Las dos rieron, pero la risa de Faith terminó en un amargo suspiro.
—Bueno, la cuestión es que Adam está muerto y nunca volveré a querer a nadie.
—No digas eso, querida. Nos perdemos lo mejor de la vida si no amamos. Cuanto más amamos más fructífera es la vida, aunque no se trate más que de una mascota peluda o con plumas. ¿Te gustaría tener un canario, Faith, un canario dorado? Si quieres, te regalo uno. Tenemos dos en casa.
—Ah, me encantaría —exclamó Faith—. Me encantan los pájaros. Aunque ¿no se lo comería el gato de la tía Martha? ¡Es tan trágico que se coman tus mascotas! No creo que pueda soportarlo otra vez.
—Si cuelgas la jaula lejos de la ventana, no creo que el gato pueda hacerle nada. Yo te enseñaré cómo cuidarlo y te lo traeré a Ingleside la próxima vez que venga.
Para sus adentros, Rosemary pensaba: «Todas las chismosas de Glen tendrán tema de conversación, pero no me importa. Quiero consolar a este pobre corazoncito».

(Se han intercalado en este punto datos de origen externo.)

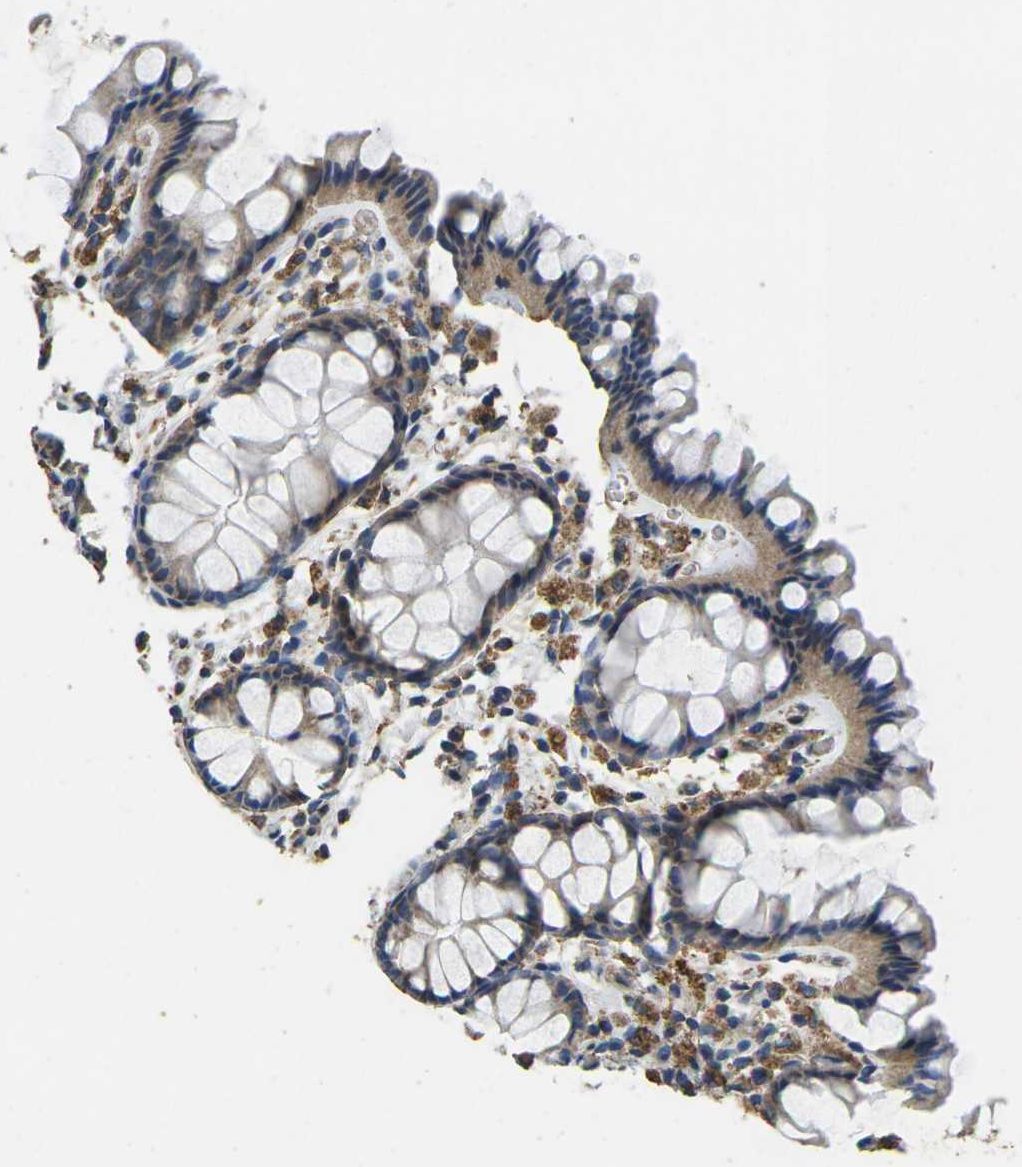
{"staining": {"intensity": "moderate", "quantity": ">75%", "location": "cytoplasmic/membranous"}, "tissue": "colon", "cell_type": "Endothelial cells", "image_type": "normal", "snomed": [{"axis": "morphology", "description": "Normal tissue, NOS"}, {"axis": "topography", "description": "Colon"}], "caption": "Endothelial cells display medium levels of moderate cytoplasmic/membranous expression in approximately >75% of cells in unremarkable colon. (Brightfield microscopy of DAB IHC at high magnification).", "gene": "MAPK11", "patient": {"sex": "female", "age": 55}}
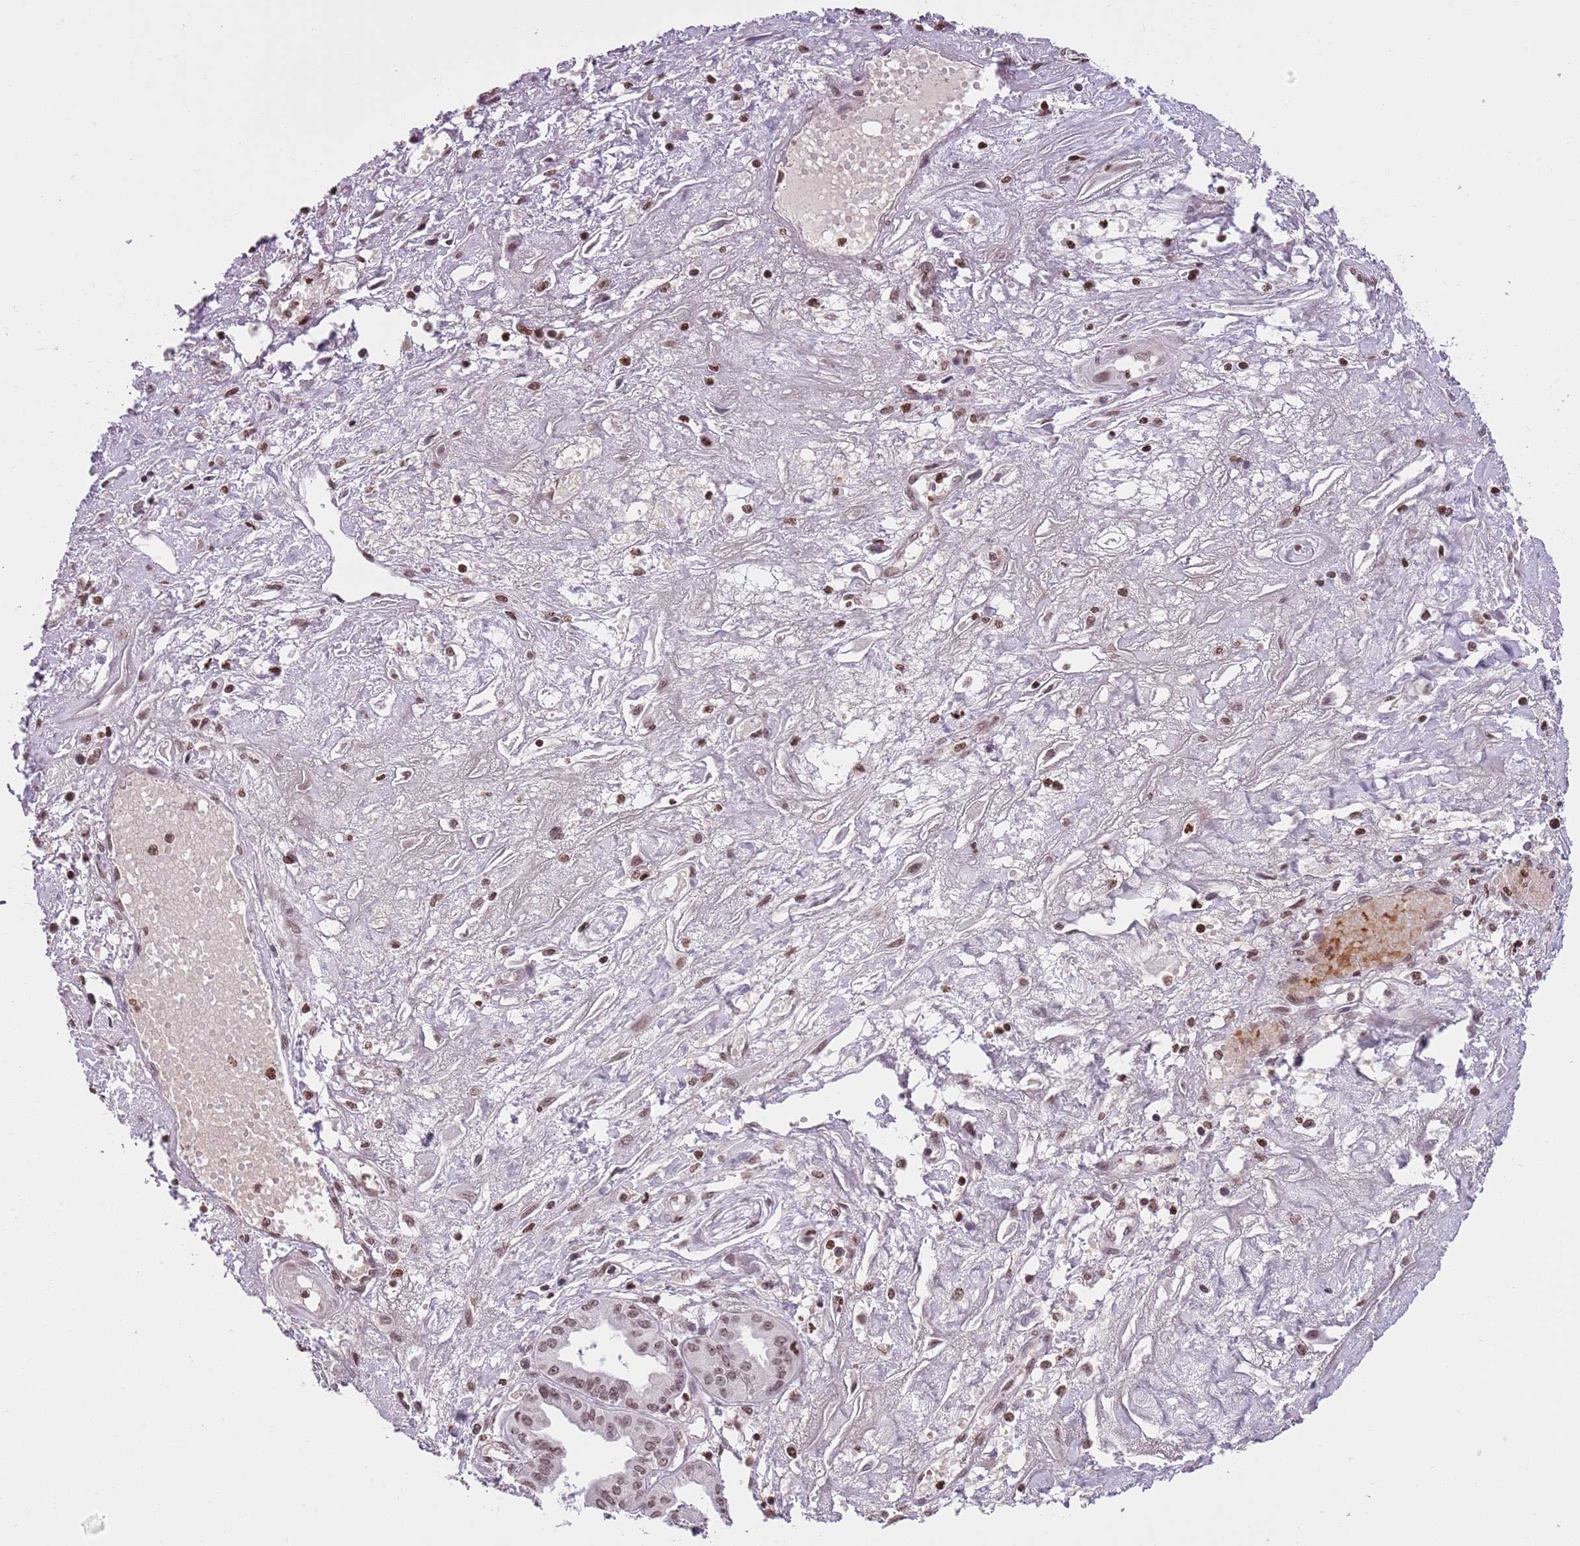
{"staining": {"intensity": "moderate", "quantity": ">75%", "location": "nuclear"}, "tissue": "pancreatic cancer", "cell_type": "Tumor cells", "image_type": "cancer", "snomed": [{"axis": "morphology", "description": "Adenocarcinoma, NOS"}, {"axis": "topography", "description": "Pancreas"}], "caption": "High-magnification brightfield microscopy of pancreatic cancer (adenocarcinoma) stained with DAB (brown) and counterstained with hematoxylin (blue). tumor cells exhibit moderate nuclear positivity is seen in approximately>75% of cells.", "gene": "KPNA3", "patient": {"sex": "female", "age": 50}}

Faith se sintió consolada. La comprensión y la solidaridad eran algo muy dulce. Rosemary y ella se quedaron sentadas en el viejo pino hasta que el crepúsculo cubrió suavemente el blanco valle y la estrella vespertina brilló sobre el gris bosque de arces. Faith le contó a Rosemary toda su pequeña historia de esperanzas, las cosas que le gustaban y las que no, las idas y venidas de la vida en la rectoría, los altibajos de la vida en la escuela. Por fin se separaron ya amigas.
El señor Meredith estaba, como siempre, perdido en sus ensoñaciones cuando comenzaron a cenar, pero en un momento un nombre penetró su abstracción y lo trajo a la realidad. Faith le contaba a Una su encuentro con Rosemary.
—Es encantadora, para mí —decía Faith—. Igual de buena que la señora Blythe, pero diferente. Siento ganas de abrazarla. Ella me abrazó a mí; me dio un abrazo como de terciopelo. Y me decía «querida». Me gustó mucho. Podría contarle cualquier cosa.
—¿Así que te gustó la señorita West, Faith? —preguntó el señor Meredith con una entonación algo extraña.
—Mucho —exclamó Faith.
—¡Ah! —dijo el señor Meredith—. ¡Ah!